* **Supplied material**
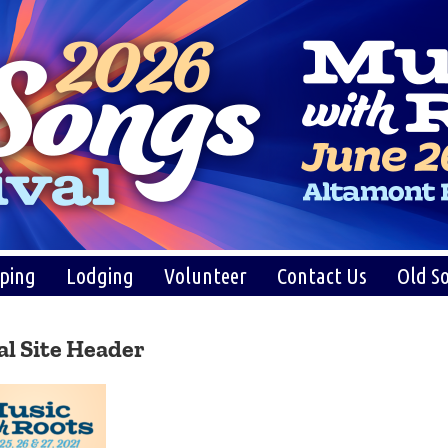
ping
Lodging
Volunteer
Contact Us
Old So
al Site Header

* **What the exercise asks**
Copy the text lines of the rows above word for word, leaving out the picture.

* **Response to this task**
ping
Lodging
Volunteer
Contact Us
Old So
al Site Header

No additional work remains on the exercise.